One wire ran upstairs to the Over-General’s sleeping quarters and ended, so we were told, in a receiver that hung upon the headboard of his bed. Another stretched, by relay points, to Berlin, and still another ran to the headquarters of the General Staff where the Kaiser was, somewhere down the right wing; and so on and so forth. If war is a business these times instead of a chivalric calling, then surely this was the main office and clearing house of the business.
To our novice eyes the wires seemed snarled—snarled inextricably, hopelessly, eternally—and we said as much, but the ordnance colonel said behind this apparent disorder a most careful and particular orderliness was hidden away. Given an hour’s notice, these busy men who wore those steel vises clamped upon their ears could disconnect the lines, pull down and reel in the wires, pack the batteries and the exchanges, and have the entire outfit loaded upon automobiles for speedy transmission elsewhere. Having seen what I had seen of the German military system, I could not find it in my heart to doubt this.

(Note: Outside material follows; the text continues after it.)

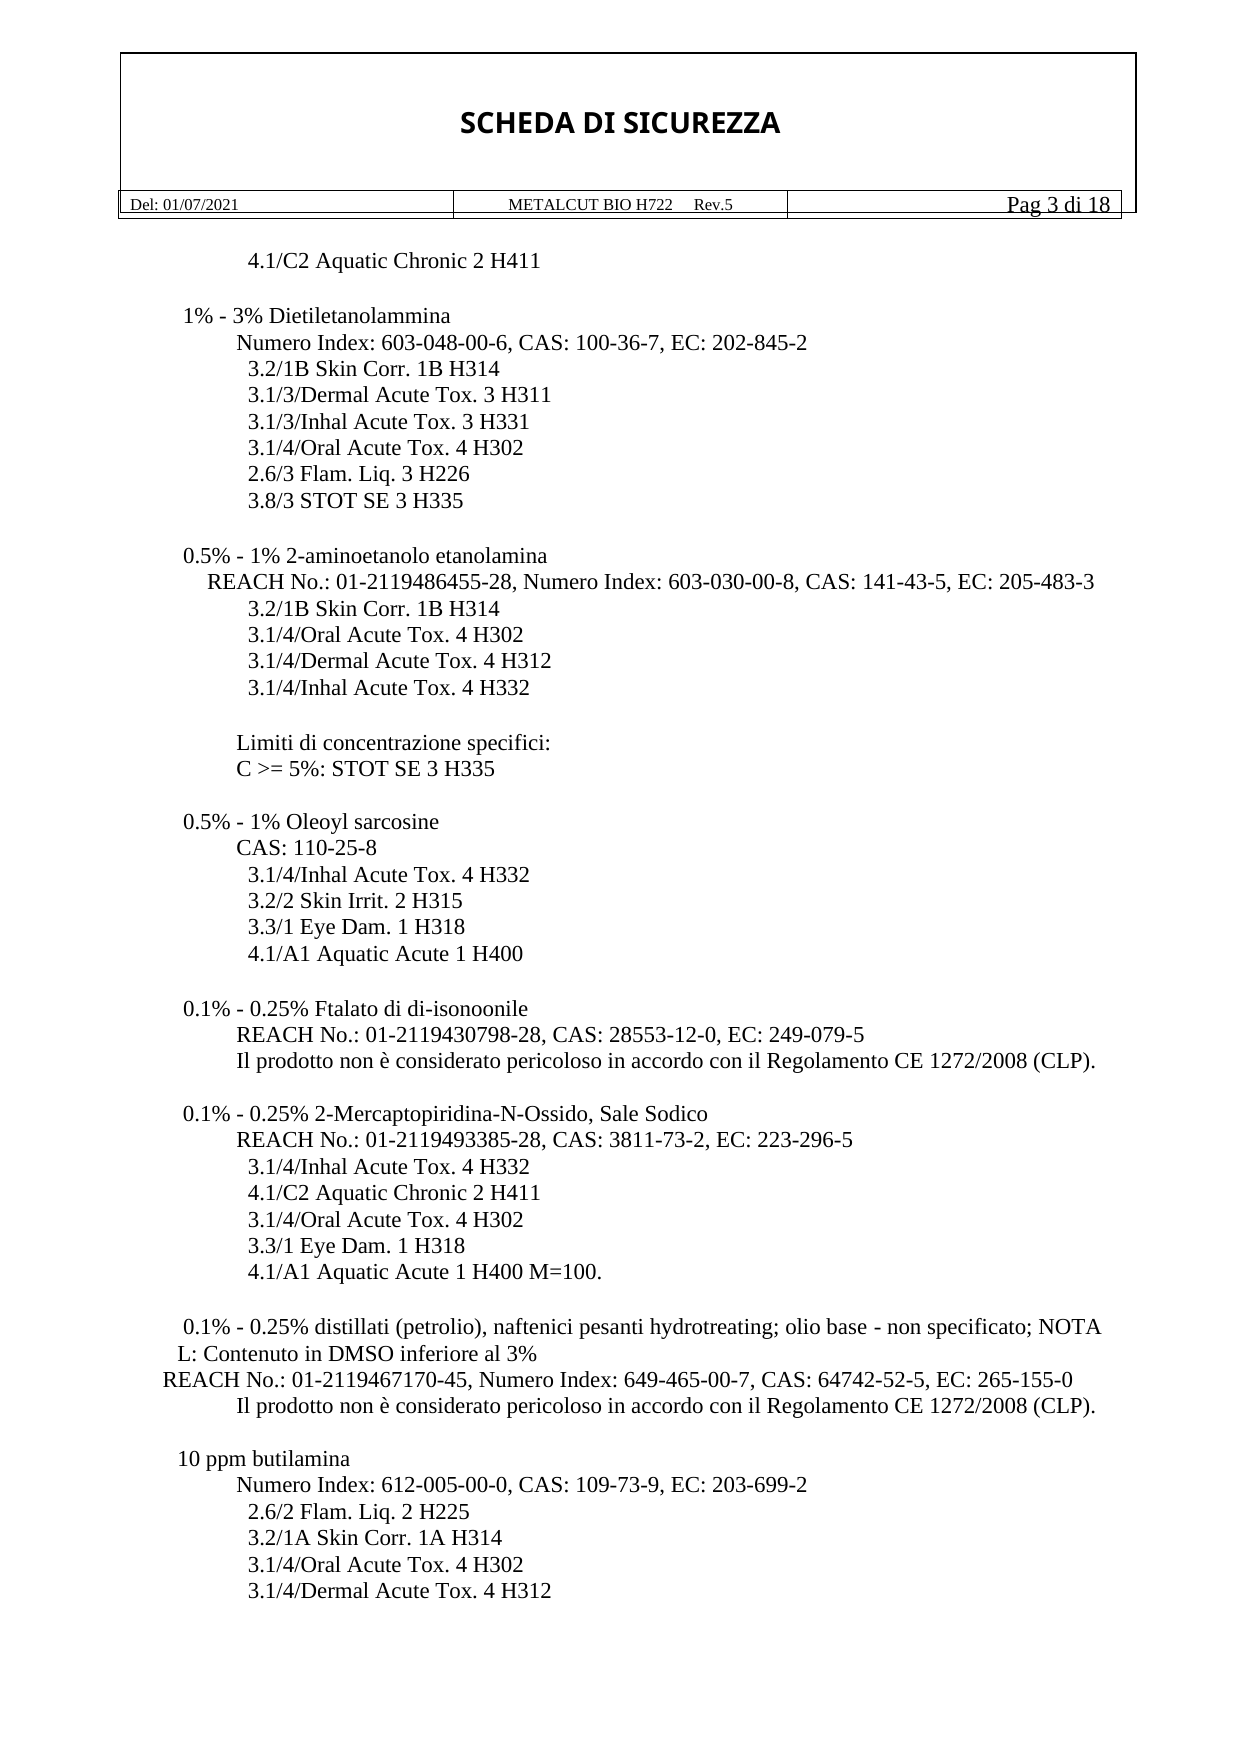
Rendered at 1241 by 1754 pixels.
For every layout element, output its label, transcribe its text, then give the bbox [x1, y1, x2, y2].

Miracles had already become commonplaces; what might have been epic once was incidental now. I hearkened and believed.
At his command a sergeant plugged in certain stops upon a keyboard and then when the Colonel, taking a hand telephone up from a table, had talked into it in German he passed it into my hands.
“The captain at the other end of the line knows English,” he said. “I’ve just told him you wish to speak with him for a minute.” I pressed the rubber disk to my ear. “Hello!” I said.

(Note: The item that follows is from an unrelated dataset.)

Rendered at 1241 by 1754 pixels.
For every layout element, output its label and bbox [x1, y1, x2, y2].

“Hello!” came back the thin-strained answer. “This is such and such a trench”—giving the number—“in front of Cerny. What do you want to know?”
“What’s the news there?” I stammered fatuously.
A pleasant little laugh tinkled through the strainer.
“Oh, it’s fairly quiet now,” said the voice. “Yesterday afternoon shrapnel fire rather mussed us up, but to-day nothing has happened. We’re just lying quiet and enjoying the fine weather. We’ve had much rain lately and my men are enjoying the change.”
So that was all the talk I had with a man who had for weeks been living in a hole in the ground with a ditch for an exercise ground and the brilliant prospects of a violent death for his hourly and daily entertainment. Afterward when it was too late I thought of a number of leading questions which I should have put to that captain. Undoubtedly there was a good story in him could you get it out.